▶ _Article_

# ingredients in "the stuff"



## Raena (Sep 20, 2009)

You are right it is silicone based, as to what else is in it, i am unsure


----------



## faerie (Mar 27, 2010)

it's driving me nuts. i am looking at the ingredient list on the shampoo i got her and it's not complete. at all. 
i guess there are no fda guidelines for labeling dog products compared to human cosmetics.


----------



## Rocketagility (Apr 27, 2010)

I always thought The Stuff was a floor wax just rebottled. lol I use it all the time.


----------



## Cameo (Feb 5, 2010)

There are NO regulations regarding pet products so company's don't have to list their ingredients. You will probably not find the list, but you can request an MSDS sheet from the company and that MAY give you some idea. Many of these companies won't disclose what's in the products because they are proprietary and don't want to disclose their "secrets", but personally, I would like to know what they are hiding! I usually prefer to use products where the company will either list the ingredients on the container or disclose them if you ask. That's one reason why I like the Show Season's products! They list them right on the bottles and they don't have too 

Yes, it is a silicone based product and YES it's very slick if it gets on your floor!

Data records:

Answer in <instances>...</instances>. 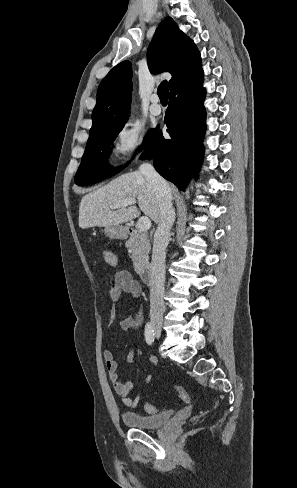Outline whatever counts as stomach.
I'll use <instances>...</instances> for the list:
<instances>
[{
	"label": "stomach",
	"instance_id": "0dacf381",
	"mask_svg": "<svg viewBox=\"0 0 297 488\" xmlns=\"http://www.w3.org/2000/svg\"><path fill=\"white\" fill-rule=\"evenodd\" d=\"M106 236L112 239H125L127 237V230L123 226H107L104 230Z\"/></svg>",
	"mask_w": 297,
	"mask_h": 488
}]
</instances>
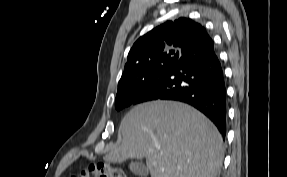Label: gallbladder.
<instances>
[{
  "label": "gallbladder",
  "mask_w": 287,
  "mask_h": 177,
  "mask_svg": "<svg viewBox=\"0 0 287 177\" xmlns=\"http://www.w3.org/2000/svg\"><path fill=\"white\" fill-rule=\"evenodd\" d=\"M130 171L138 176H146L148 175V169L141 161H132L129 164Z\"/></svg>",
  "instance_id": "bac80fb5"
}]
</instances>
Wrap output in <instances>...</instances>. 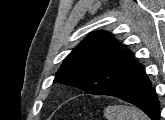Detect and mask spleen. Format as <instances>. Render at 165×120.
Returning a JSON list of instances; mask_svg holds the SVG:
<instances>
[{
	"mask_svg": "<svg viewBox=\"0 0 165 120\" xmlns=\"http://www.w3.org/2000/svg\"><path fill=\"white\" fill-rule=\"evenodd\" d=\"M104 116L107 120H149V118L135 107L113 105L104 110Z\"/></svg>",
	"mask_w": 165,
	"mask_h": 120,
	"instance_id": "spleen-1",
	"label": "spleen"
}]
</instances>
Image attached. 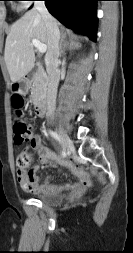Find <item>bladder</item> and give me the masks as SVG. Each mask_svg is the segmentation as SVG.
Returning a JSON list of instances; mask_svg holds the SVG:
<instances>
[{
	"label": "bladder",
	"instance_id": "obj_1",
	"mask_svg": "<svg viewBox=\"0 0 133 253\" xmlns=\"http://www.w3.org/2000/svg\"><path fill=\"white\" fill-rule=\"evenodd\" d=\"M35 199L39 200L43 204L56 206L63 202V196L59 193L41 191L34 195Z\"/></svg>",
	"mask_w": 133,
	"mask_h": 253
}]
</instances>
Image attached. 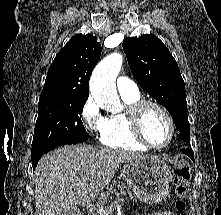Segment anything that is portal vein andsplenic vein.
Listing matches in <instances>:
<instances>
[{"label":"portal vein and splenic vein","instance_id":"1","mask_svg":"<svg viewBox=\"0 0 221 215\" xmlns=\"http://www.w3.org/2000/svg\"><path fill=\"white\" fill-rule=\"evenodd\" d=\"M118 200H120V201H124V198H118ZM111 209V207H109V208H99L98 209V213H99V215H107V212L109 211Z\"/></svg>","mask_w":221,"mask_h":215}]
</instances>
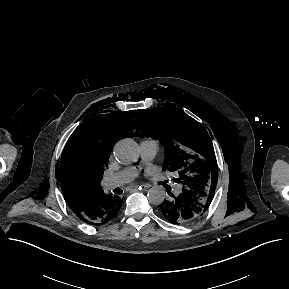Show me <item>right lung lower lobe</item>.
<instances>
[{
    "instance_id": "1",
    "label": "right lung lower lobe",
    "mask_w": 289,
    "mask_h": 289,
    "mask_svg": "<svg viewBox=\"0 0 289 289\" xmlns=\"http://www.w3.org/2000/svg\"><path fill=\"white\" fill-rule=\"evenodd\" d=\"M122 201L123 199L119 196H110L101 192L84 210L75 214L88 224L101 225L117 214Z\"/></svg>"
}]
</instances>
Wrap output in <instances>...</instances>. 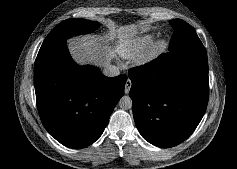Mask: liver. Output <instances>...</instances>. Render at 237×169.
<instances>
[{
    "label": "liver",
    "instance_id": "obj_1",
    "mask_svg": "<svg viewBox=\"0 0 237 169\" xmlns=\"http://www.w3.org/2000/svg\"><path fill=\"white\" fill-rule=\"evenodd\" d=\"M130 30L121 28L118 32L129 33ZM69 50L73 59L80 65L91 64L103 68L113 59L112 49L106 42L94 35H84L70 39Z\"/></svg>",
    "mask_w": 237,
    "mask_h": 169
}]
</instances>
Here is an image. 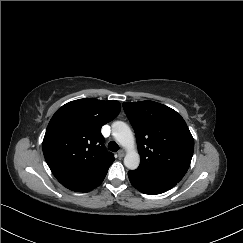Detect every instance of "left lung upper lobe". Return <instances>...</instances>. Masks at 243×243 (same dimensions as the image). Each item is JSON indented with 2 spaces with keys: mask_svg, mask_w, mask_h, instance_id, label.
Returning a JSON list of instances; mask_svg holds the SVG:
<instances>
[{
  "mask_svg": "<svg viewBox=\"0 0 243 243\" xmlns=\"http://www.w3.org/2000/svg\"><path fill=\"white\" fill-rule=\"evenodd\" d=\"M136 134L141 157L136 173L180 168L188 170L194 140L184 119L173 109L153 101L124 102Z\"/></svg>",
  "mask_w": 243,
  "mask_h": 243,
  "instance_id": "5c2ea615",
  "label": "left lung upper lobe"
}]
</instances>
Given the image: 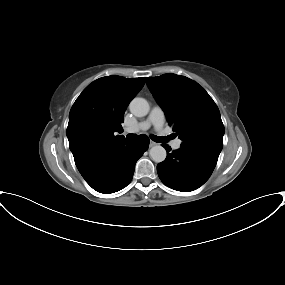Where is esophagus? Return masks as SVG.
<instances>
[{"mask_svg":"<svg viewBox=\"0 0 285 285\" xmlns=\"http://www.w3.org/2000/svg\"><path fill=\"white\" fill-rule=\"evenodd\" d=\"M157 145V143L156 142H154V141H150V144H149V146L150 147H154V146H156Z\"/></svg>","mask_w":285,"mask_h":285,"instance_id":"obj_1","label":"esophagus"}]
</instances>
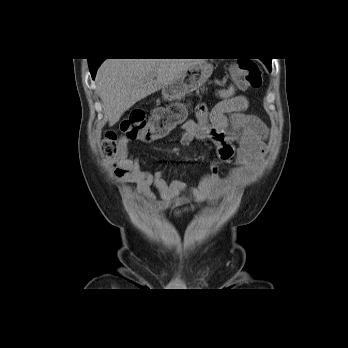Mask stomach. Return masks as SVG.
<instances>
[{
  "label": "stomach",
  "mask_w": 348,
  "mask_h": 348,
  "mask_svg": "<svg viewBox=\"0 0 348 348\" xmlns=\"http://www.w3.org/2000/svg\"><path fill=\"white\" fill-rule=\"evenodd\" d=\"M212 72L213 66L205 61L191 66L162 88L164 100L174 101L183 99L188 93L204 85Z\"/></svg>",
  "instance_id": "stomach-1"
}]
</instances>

▶ _Exercise tasks_
- 1) In the forum thread about The Stuff, what does Cameo say you can request from the company?
- 2) Say whether each statement agrees with the forum thread about The Stuff, and quote the words that decide it. (a) Rocketagility uses The Stuff regularly. (b) faerie found the ingredient list on the shampoo complete. (c) Cameo says pet product companies are required to list their ingredients.
- 3) Go on with the forum thread about The Stuff from where it stops.
The lines above play no part in this.

▶ _Final results_
- 1) An MSDS sheet.

- 2)
(a) Yes: "I use it all the time."
(b) No: "it's not complete. at all."
(c) No: "There are NO regulations regarding pet products so company's don't have to list their ingredients."

- 3)
----------



## faerie (Mar 27, 2010)

i have a copy of the msds but it doesn't list any ingredients. 

i can tell it's silicone and i'm fairly certain it's cyclomethicone,it seems to be lighter than other 'cones but wonder if it's got dimethicone in it too. not sure what else it has besides a bit of fragrance some water and something ... not sure. possibly a polysorbate to help emulsify the fragrance into the water. 

if i just knew, i'd love to reverse engineer it. heh.


----------



## Savannah (Jan 15, 2010)

I read somewhere that older silicone-based hair products (The Stuff was one of the products mentioned) can cause damage to the hair. Newer products supposedly have a different chemistry and don't cause a problem. 

Does anyone know for sure? I switched to CC Ice on Ice but I don't like it nearly as well as The Stuff. I'd like to switch back, if I could be reasonably sure I'm not damaging Flash's coat.


----------



## faerie (Mar 27, 2010)

i'm not a poodle, but for my hair i really like what silicones do for it. my daughter and i have thick, but straight hair that loves to snarl. so i've made my own detangler w/ cyclomethicone and dimethicone and it works well.

there is a lot of discussion re: use of 'cones and how it has a build up, but my attitude is, WASH your hair! it washes out. 

but with dogs, we don't bathe them as frequently. i'm not using much on poof anyway. i've put it in a spray mist bottle that has a fine spray. so she gets spritzed lightly an then brushed/combed.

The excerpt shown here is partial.